◆ **WHAT YOU WILL DO**:
Working from the entries below, give again each line from the first through the one containing "of renal cancer", exactly and with nothing else.

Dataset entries

------------------------------------------------

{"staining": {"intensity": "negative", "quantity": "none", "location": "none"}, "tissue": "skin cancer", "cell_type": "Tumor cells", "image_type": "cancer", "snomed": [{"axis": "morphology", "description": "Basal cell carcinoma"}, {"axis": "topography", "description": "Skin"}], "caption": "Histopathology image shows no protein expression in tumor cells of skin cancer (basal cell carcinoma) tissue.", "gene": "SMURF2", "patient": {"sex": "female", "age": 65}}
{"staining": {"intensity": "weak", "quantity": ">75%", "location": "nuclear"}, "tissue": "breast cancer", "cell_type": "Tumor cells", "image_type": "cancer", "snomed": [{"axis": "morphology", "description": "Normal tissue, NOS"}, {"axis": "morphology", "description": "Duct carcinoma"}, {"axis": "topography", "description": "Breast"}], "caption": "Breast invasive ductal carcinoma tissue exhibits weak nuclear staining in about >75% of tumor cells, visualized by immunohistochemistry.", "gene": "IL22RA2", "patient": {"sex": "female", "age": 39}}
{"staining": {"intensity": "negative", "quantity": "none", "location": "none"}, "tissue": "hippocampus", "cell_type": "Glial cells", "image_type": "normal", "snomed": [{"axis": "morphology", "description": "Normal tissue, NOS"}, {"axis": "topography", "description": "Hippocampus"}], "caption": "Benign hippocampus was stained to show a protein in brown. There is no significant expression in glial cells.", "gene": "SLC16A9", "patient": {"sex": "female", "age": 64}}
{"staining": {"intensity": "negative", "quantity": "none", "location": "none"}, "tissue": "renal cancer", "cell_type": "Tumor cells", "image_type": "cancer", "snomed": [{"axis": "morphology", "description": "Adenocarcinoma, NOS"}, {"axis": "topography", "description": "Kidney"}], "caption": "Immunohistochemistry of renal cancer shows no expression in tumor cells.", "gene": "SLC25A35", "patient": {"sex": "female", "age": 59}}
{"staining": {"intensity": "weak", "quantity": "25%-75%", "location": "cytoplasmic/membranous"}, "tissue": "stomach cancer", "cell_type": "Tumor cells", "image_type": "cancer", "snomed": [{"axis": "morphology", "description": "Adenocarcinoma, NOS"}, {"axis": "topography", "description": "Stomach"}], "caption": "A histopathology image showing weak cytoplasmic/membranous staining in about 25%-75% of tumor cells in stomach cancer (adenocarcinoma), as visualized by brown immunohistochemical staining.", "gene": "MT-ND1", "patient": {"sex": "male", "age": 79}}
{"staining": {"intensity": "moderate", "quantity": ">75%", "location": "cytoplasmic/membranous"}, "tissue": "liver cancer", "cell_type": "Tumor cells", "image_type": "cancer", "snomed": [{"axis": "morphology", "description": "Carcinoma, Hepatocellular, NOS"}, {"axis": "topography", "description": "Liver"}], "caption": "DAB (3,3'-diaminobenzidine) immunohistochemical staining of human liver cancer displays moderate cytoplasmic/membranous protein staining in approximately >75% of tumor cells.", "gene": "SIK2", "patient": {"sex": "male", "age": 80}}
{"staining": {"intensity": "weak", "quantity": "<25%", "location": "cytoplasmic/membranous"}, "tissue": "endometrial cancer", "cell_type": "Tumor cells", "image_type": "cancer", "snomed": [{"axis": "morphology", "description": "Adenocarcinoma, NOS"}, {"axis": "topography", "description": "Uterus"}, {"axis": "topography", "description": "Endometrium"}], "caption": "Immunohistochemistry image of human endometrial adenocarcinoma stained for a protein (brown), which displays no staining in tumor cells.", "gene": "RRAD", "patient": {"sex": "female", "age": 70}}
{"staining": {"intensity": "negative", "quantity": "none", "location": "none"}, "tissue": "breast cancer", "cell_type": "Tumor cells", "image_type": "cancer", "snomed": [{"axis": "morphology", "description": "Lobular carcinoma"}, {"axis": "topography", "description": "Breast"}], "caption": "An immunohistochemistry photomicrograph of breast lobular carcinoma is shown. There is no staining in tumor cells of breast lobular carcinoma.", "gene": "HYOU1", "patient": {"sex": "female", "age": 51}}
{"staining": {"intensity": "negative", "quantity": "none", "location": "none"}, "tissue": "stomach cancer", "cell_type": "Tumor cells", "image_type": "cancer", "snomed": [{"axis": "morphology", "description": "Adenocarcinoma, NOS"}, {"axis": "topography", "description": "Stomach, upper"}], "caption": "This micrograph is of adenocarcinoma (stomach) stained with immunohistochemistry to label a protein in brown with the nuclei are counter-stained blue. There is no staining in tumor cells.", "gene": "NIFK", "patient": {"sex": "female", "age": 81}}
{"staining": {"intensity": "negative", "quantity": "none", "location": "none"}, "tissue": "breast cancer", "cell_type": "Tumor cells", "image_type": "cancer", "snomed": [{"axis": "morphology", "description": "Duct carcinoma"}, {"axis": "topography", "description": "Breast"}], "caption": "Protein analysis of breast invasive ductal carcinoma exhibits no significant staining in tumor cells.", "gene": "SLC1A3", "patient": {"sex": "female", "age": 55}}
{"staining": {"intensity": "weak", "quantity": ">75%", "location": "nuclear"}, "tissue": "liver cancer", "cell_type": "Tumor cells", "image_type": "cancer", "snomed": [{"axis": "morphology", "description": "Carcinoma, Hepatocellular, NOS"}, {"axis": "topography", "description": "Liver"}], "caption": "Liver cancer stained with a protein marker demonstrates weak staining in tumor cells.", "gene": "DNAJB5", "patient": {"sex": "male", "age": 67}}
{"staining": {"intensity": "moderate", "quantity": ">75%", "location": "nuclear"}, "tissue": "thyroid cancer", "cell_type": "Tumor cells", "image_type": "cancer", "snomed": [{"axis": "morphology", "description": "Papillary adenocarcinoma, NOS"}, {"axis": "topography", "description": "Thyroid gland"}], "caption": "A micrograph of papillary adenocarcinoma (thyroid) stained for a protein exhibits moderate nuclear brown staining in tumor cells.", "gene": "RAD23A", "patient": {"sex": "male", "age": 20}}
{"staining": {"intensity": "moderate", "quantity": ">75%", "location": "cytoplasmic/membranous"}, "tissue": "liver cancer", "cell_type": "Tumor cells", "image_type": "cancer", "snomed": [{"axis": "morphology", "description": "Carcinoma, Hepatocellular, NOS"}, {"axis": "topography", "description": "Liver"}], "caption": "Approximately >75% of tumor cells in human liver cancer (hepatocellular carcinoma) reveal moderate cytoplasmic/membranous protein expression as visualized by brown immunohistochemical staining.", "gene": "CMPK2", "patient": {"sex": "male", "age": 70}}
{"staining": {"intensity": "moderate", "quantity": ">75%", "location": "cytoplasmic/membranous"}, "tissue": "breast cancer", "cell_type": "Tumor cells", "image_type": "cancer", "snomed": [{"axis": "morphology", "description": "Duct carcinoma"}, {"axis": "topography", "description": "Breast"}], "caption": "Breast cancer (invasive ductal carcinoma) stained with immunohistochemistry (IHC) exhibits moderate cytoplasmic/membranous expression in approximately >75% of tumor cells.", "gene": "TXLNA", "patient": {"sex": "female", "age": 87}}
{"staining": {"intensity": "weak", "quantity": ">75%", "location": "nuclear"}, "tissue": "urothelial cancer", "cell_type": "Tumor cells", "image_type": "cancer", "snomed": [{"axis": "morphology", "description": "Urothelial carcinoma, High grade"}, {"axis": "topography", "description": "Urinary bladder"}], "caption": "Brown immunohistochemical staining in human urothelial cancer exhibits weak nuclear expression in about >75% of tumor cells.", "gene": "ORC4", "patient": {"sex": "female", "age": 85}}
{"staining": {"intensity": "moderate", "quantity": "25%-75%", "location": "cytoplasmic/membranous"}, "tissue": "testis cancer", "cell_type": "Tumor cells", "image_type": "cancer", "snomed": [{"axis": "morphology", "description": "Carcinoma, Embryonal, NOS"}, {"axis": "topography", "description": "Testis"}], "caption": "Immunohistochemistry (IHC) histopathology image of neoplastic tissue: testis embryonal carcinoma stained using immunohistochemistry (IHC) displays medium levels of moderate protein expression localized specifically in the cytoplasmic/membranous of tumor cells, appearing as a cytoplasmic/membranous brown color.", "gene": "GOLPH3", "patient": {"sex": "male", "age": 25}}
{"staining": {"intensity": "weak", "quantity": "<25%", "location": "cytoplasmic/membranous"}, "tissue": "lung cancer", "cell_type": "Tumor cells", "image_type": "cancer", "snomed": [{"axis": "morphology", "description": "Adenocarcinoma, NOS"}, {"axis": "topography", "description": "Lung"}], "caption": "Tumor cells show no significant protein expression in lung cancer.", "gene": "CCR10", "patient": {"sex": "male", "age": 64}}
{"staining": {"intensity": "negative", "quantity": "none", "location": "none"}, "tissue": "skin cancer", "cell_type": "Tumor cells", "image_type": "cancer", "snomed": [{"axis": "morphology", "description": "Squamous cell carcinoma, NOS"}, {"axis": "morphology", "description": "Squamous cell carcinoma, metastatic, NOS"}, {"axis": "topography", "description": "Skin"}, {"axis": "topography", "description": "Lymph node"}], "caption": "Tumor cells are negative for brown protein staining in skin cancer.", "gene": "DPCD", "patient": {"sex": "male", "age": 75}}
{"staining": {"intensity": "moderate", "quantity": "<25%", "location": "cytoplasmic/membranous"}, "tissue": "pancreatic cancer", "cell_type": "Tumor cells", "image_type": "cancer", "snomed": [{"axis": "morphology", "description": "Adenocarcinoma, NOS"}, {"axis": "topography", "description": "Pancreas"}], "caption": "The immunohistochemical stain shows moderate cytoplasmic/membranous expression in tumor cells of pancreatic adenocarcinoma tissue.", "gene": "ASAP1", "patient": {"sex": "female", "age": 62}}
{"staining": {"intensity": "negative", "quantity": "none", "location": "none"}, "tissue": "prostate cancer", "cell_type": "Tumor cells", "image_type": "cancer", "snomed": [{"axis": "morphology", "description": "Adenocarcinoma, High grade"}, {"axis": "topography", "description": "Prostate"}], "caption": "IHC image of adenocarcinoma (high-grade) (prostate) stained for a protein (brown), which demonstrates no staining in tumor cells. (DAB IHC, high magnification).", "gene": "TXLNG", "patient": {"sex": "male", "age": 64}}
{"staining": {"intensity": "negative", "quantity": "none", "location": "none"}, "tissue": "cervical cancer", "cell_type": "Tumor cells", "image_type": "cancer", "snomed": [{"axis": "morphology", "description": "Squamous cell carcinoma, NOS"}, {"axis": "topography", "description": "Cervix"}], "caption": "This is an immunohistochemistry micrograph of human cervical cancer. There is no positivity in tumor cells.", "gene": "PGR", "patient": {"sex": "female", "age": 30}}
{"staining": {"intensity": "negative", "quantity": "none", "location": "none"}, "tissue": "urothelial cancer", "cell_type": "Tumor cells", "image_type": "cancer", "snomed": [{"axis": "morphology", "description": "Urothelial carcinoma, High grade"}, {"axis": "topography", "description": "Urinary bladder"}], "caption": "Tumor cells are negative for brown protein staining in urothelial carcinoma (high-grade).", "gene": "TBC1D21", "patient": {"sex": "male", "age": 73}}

------------------------------------------------

◆ **ANSWER SECTION**:
{"staining": {"intensity": "negative", "quantity": "none", "location": "none"}, "tissue": "skin cancer", "cell_type": "Tumor cells", "image_type": "cancer", "snomed": [{"axis": "morphology", "description": "Basal cell carcinoma"}, {"axis": "topography", "description": "Skin"}], "caption": "Histopathology image shows no protein expression in tumor cells of skin cancer (basal cell carcinoma) tissue.", "gene": "SMURF2", "patient": {"sex": "female", "age": 65}}
{"staining": {"intensity": "weak", "quantity": ">75%", "location": "nuclear"}, "tissue": "breast cancer", "cell_type": "Tumor cells", "image_type": "cancer", "snomed": [{"axis": "morphology", "description": "Normal tissue, NOS"}, {"axis": "morphology", "description": "Duct carcinoma"}, {"axis": "topography", "description": "Breast"}], "caption": "Breast invasive ductal carcinoma tissue exhibits weak nuclear staining in about >75% of tumor cells, visualized by immunohistochemistry.", "gene": "IL22RA2", "patient": {"sex": "female", "age": 39}}
{"staining": {"intensity": "negative", "quantity": "none", "location": "none"}, "tissue": "hippocampus", "cell_type": "Glial cells", "image_type": "normal", "snomed": [{"axis": "morphology", "description": "Normal tissue, NOS"}, {"axis": "topography", "description": "Hippocampus"}], "caption": "Benign hippocampus was stained to show a protein in brown. There is no significant expression in glial cells.", "gene": "SLC16A9", "patient": {"sex": "female", "age": 64}}
{"staining": {"intensity": "negative", "quantity": "none", "location": "none"}, "tissue": "renal cancer", "cell_type": "Tumor cells", "image_type": "cancer", "snomed": [{"axis": "morphology", "description": "Adenocarcinoma, NOS"}, {"axis": "topography", "description": "Kidney"}], "caption": "Immunohistochemistry of renal cancer shows no expression in tumor cells.", "gene": "SLC25A35", "patient": {"sex": "female", "age": 59}}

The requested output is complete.